Gene expression profiles of Wnt/²-catenin pathway elements in thymocytes and CD4 + T lymphocytes of BALB/c mice

Abstract

HIG2 (hypoxia inducible gene 2) is a gene that encodes a protein that is called HIG2. This protein is able to bind to Frizzled receptors and activate the Wnt/beta-catenin pathway. Recent data from our group has shown differential expression of the gene HIG2 in peripheral blood mononuclear cells (PBMC) and specially in naïve CD4+ T cells isolated from healthy individuals, but not in memory CD4+ T cells. We have also observed that treatment in vitro of CD4 + T lymphocytes from healthy individuals with synthetic peptide HIG2 induced Wnt/beta-catenin pathway activation, HIG2 production and proliferation of naive CD4 + T cells.
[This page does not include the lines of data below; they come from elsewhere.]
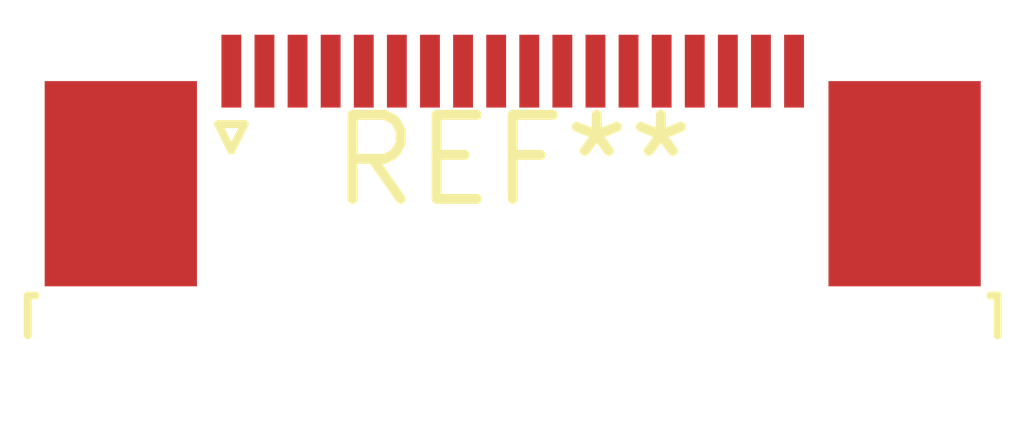
<source format=kicad_pcb>
(kicad_pcb (version 20240108) (generator pcbnew)

  (general
    (thickness 1.6)
  )

  (paper "A4")
  (layers
    (0 "F.Cu" signal)
    (31 "B.Cu" signal)
    (32 "B.Adhes" user "B.Adhesive")
    (33 "F.Adhes" user "F.Adhesive")
    (34 "B.Paste" user)
    (35 "F.Paste" user)
    (36 "B.SilkS" user "B.Silkscreen")
    (37 "F.SilkS" user "F.Silkscreen")
    (38 "B.Mask" user)
    (39 "F.Mask" user)
    (40 "Dwgs.User" user "User.Drawings")
    (41 "Cmts.User" user "User.Comments")
    (42 "Eco1.User" user "User.Eco1")
    (43 "Eco2.User" user "User.Eco2")
    (44 "Edge.Cuts" user)
    (45 "Margin" user)
    (46 "B.CrtYd" user "B.Courtyard")
    (47 "F.CrtYd" user "F.Courtyard")
    (48 "B.Fab" user)
    (49 "F.Fab" user)
    (50 "User.1" user)
    (51 "User.2" user)
    (52 "User.3" user)
    (53 "User.4" user)
    (54 "User.5" user)
    (55 "User.6" user)
    (56 "User.7" user)
    (57 "User.8" user)
    (58 "User.9" user)
  )

  (setup
    (pad_to_mask_clearance 0)
    (pcbplotparams
      (layerselection 0x00010fc_ffffffff)
      (plot_on_all_layers_selection 0x0000000_00000000)
      (disableapertmacros false)
      (usegerberextensions false)
      (usegerberattributes false)
      (usegerberadvancedattributes false)
      (creategerberjobfile false)
      (dashed_line_dash_ratio 12.000000)
      (dashed_line_gap_ratio 3.000000)
      (svgprecision 4)
      (plotframeref false)
      (viasonmask false)
      (mode 1)
      (useauxorigin false)
      (hpglpennumber 1)
      (hpglpenspeed 20)
      (hpglpendiameter 15.000000)
      (dxfpolygonmode false)
      (dxfimperialunits false)
      (dxfusepcbnewfont false)
      (psnegative false)
      (psa4output false)
      (plotreference false)
      (plotvalue false)
      (plotinvisibletext false)
      (sketchpadsonfab false)
      (subtractmaskfromsilk false)
      (outputformat 1)
      (mirror false)
      (drillshape 1)
      (scaleselection 1)
      (outputdirectory "")
    )
  )

  (net 0 "")

  (footprint "TE_1-1734839-8_1x18-1MP_P0.5mm_Horizontal" (layer "F.Cu") (at 0 0))

)

</source>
Together, these data suggest that HIG2 - and possibly activation of the Wnt pathway - may be involved in the homeostatic proliferation of naïve CD4+ T cells. As naïve CD4 + T cells are directly exported by the thymus, it can be hypothesized that increased levels of HIG2 in this cell type is due to the Wnt/beta-catenin pathway activation in the later stages of thymocyte differentiation. Although the involvement of the Wnt/beta-catenin pathway in thymocyte proliferation, survival and differentiation has been demonstrated in a great variety of studies, most of them have used transgenic mice, or genetically deficient in key protein of the pathway. Also, there are few studies evaluating the activation of this pathway and expression of its targets products, their role is even less known in peripheral T lymphocytes. Besides, nothing is known about the expression of HIG2 in those cells. Thus, the aim of this study is to investigate the expression of HIG2 as well other components of the Wnt canonical pathway in thymocytes and CD4+ T cells of BALB/c mice.